ACTIVITY:
What lines below hold the string "shoulder"? Copy them all.

Pose landmark coordinates:
######
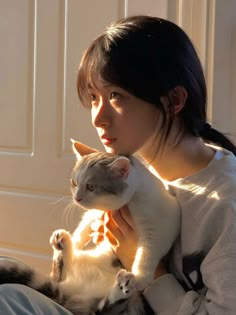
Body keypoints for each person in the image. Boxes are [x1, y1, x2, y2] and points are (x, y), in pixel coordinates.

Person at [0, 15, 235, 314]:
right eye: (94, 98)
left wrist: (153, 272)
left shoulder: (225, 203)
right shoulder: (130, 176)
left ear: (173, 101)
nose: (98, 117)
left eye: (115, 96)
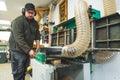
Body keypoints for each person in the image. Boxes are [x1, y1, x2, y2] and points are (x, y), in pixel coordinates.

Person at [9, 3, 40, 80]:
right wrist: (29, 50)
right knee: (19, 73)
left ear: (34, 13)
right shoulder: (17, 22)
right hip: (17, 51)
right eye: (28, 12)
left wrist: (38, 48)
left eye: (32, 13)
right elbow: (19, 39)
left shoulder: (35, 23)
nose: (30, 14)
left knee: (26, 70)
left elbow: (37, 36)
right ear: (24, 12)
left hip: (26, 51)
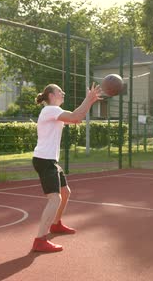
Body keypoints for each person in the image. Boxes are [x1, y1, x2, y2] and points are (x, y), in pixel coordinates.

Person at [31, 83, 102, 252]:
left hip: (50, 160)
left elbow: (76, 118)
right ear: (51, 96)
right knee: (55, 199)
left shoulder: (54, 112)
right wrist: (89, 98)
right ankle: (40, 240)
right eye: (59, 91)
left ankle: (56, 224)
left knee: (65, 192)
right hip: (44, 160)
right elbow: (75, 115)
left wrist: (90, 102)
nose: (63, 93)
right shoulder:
######
SOLUTION FOR THIS EXERCISE:
left shoulder: (225, 203)
right shoulder: (130, 176)
right shoulder: (17, 22)
left shoulder: (35, 23)
left shoulder: (54, 112)
right shoulder:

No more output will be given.